My computer died last week. Daddy thought at first that he would be able to fix it, but upon finding that he couldn't, he had me take it to the computer store to get it fixed.
So, Mommy and I set out one afternoon for the computer store. When we got there, I went in alone, because, after all, it was my computer, and two clueless ladies were probably not better than one in this case.
I had to wait a few minutes for someone to come out and help me, (it must have been their lunch hour) and when I showed my computer to the man who finally came up to the counter, his response was quite interesting.
Mr. Computer Guy: "Wow... This is a T23."
Miss Clueless: "Yes it is."
Mr. Computer Guy: "How long have you had this?"
Miss Clueless: "About four years or so."
Mr. Computer Guy: "It's time for a new computer."
Miss Clueless: (smiles and nods while thinking rather sarcastically) "Of course...and I suppose you want to sell me one"
Mr. Computer Guy: "We have some nice [insert brand name here] computers for $299."
Miss Clueless: "Oh. Well, my computer needs to be fixed. The fan has stopped working."
Mr. Computer Guy: "You have a fan in your hand."

* **Short exercise a**:
Answer these questions about the computer store story, one per line:
(i) Who went with the narrator to the computer store?
(ii) How long had the narrator had the computer?
(iii) What part of the computer had stopped working?

* **Data provided**:
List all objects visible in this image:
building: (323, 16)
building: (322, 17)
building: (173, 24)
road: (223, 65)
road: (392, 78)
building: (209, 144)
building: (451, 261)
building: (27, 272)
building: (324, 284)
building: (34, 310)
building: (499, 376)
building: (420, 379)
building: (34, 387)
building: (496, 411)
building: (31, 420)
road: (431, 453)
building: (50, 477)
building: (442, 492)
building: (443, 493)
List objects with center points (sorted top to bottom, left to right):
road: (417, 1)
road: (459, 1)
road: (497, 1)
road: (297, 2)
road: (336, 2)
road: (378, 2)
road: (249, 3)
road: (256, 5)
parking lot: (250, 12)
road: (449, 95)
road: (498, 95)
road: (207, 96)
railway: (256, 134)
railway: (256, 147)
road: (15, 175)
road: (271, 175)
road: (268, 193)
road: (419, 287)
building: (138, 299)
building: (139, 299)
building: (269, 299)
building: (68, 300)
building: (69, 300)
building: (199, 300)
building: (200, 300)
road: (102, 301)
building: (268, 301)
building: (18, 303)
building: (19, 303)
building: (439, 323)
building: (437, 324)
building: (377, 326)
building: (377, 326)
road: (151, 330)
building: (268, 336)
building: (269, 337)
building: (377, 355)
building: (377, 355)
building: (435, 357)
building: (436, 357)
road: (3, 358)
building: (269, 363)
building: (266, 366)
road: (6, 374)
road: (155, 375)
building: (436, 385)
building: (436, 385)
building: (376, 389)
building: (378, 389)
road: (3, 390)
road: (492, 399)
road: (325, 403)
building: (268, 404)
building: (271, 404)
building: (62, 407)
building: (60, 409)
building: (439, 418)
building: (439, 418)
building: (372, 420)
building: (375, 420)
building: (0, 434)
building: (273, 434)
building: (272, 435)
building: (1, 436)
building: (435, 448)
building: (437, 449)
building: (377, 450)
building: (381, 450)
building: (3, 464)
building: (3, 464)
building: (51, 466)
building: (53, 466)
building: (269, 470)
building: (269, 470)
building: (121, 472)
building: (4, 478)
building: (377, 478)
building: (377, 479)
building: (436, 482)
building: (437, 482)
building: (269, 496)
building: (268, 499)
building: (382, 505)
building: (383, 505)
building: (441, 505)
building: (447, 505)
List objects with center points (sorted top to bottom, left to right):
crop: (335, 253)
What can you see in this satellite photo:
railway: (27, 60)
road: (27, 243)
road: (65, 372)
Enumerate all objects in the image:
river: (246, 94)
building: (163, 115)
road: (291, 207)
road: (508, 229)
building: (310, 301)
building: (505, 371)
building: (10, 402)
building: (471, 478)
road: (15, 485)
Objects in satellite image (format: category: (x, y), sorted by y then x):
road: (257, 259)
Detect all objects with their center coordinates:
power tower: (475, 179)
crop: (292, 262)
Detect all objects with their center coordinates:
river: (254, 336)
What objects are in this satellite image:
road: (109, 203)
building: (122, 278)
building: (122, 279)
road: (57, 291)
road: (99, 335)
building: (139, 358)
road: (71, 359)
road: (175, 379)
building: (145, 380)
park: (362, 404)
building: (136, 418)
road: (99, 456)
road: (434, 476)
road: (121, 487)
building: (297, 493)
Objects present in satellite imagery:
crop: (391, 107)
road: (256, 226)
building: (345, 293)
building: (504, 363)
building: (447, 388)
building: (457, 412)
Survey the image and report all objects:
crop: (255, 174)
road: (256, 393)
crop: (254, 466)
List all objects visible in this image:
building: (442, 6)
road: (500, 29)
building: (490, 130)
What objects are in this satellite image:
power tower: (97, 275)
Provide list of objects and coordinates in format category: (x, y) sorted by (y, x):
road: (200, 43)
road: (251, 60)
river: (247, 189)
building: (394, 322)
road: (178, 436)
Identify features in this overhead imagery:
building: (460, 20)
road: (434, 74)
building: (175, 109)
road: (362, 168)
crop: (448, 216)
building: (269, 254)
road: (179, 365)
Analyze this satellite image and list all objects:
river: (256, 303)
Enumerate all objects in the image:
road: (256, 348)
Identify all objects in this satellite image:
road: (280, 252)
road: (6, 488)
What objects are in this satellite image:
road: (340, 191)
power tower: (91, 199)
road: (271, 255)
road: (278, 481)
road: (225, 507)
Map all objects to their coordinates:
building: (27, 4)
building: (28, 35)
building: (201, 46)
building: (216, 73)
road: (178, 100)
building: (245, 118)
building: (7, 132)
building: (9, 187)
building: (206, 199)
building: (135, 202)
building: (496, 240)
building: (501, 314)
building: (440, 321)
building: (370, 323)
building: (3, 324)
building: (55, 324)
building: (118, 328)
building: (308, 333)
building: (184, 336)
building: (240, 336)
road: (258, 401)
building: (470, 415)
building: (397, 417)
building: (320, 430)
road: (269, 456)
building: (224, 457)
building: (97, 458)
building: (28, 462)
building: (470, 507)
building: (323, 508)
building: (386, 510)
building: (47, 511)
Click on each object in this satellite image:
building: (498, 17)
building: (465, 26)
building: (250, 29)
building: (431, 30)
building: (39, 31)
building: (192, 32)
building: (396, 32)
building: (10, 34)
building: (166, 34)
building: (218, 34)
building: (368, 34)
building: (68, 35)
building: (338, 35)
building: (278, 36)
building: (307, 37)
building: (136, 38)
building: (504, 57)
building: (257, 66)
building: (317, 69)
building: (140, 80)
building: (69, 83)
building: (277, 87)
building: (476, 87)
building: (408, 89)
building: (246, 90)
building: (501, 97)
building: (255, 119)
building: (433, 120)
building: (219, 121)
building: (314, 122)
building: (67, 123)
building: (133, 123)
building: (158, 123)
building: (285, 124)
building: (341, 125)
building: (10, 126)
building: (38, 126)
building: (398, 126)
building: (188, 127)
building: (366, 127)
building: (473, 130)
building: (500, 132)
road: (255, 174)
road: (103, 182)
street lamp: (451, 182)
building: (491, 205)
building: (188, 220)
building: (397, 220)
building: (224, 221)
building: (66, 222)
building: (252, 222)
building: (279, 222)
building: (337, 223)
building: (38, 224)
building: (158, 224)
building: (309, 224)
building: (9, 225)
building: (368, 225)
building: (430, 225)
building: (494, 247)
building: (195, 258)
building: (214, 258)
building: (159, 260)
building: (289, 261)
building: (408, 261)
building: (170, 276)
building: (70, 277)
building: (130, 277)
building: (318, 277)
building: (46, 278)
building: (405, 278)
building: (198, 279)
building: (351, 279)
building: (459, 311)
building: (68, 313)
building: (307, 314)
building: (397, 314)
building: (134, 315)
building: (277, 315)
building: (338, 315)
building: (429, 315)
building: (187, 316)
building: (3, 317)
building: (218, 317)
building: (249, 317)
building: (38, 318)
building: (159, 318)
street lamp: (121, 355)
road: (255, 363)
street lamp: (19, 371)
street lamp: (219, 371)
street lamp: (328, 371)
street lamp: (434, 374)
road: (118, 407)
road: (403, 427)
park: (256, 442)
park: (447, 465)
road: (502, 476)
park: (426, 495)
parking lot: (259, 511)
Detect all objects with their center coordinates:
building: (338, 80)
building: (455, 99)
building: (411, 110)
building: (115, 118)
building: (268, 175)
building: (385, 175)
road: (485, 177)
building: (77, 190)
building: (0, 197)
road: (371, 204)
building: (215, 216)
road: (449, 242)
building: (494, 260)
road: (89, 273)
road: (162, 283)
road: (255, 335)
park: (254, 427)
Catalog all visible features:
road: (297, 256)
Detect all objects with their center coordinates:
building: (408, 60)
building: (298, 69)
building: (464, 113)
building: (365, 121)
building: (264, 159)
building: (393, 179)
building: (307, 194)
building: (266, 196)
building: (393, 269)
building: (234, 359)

* **Short exercise b**:
Please write out the rows exactly, starting at the first row and ending at the row containing "building: (447, 505)".

* **Task output a**:
(i) Mommy
(ii) About four years or so
(iii) The fan

* **Task output b**:
List all objects visible in this image:
building: (323, 16)
building: (322, 17)
building: (173, 24)
road: (223, 65)
road: (392, 78)
building: (209, 144)
building: (451, 261)
building: (27, 272)
building: (324, 284)
building: (34, 310)
building: (499, 376)
building: (420, 379)
building: (34, 387)
building: (496, 411)
building: (31, 420)
road: (431, 453)
building: (50, 477)
building: (442, 492)
building: (443, 493)
List objects with center points (sorted top to bottom, left to right):
road: (417, 1)
road: (459, 1)
road: (497, 1)
road: (297, 2)
road: (336, 2)
road: (378, 2)
road: (249, 3)
road: (256, 5)
parking lot: (250, 12)
road: (449, 95)
road: (498, 95)
road: (207, 96)
railway: (256, 134)
railway: (256, 147)
road: (15, 175)
road: (271, 175)
road: (268, 193)
road: (419, 287)
building: (138, 299)
building: (139, 299)
building: (269, 299)
building: (68, 300)
building: (69, 300)
building: (199, 300)
building: (200, 300)
road: (102, 301)
building: (268, 301)
building: (18, 303)
building: (19, 303)
building: (439, 323)
building: (437, 324)
building: (377, 326)
building: (377, 326)
road: (151, 330)
building: (268, 336)
building: (269, 337)
building: (377, 355)
building: (377, 355)
building: (435, 357)
building: (436, 357)
road: (3, 358)
building: (269, 363)
building: (266, 366)
road: (6, 374)
road: (155, 375)
building: (436, 385)
building: (436, 385)
building: (376, 389)
building: (378, 389)
road: (3, 390)
road: (492, 399)
road: (325, 403)
building: (268, 404)
building: (271, 404)
building: (62, 407)
building: (60, 409)
building: (439, 418)
building: (439, 418)
building: (372, 420)
building: (375, 420)
building: (0, 434)
building: (273, 434)
building: (272, 435)
building: (1, 436)
building: (435, 448)
building: (437, 449)
building: (377, 450)
building: (381, 450)
building: (3, 464)
building: (3, 464)
building: (51, 466)
building: (53, 466)
building: (269, 470)
building: (269, 470)
building: (121, 472)
building: (4, 478)
building: (377, 478)
building: (377, 479)
building: (436, 482)
building: (437, 482)
building: (269, 496)
building: (268, 499)
building: (382, 505)
building: (383, 505)
building: (441, 505)
building: (447, 505)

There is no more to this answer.